Records from a data source:
══════════════════════════════
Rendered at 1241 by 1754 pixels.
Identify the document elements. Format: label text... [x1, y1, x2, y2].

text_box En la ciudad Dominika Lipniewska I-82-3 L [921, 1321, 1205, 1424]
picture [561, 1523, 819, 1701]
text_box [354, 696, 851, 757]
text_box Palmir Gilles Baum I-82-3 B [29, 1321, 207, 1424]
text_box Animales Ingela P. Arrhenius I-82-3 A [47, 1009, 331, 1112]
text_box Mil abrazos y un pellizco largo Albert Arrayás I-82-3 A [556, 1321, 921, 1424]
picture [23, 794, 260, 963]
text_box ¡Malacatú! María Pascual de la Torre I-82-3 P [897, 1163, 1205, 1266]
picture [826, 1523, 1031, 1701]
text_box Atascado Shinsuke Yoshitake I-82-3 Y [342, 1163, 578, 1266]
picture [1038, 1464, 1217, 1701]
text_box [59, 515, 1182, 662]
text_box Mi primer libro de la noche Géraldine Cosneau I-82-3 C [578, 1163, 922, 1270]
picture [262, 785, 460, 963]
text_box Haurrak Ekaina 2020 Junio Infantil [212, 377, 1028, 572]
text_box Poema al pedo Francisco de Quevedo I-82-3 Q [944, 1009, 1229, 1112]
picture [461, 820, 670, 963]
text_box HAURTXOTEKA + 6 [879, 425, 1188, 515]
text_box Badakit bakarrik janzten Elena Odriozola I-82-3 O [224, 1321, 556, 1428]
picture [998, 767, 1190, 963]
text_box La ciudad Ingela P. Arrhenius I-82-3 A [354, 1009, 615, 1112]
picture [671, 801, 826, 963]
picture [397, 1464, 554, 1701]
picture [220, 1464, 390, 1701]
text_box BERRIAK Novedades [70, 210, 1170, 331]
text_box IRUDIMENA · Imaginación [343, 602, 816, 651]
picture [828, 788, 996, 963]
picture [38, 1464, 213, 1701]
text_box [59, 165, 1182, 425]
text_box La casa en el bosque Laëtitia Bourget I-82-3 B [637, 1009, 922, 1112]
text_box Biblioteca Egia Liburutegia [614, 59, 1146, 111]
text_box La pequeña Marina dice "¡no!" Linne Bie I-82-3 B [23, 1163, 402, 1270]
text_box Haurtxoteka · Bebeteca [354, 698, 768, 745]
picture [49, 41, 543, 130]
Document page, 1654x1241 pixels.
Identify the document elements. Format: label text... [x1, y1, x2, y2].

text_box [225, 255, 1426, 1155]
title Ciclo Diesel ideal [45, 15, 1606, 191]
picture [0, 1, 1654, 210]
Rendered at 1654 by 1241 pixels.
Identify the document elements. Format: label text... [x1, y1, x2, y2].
══════════════════════════════
# Directions for this task
Render the lines from the one with "Document page, 1654x1241 pixels." up to and including the one with "picture [0, 1, 1654, 210]" as a numbered list, omitting blank lines.

# Response to the task
1. Document page, 1654x1241 pixels.
2. Identify the document elements. Format: label text... [x1, y1, x2, y2].
3. text_box [225, 255, 1426, 1155]
4. title Ciclo Diesel ideal [45, 15, 1606, 191]
5. picture [0, 1, 1654, 210]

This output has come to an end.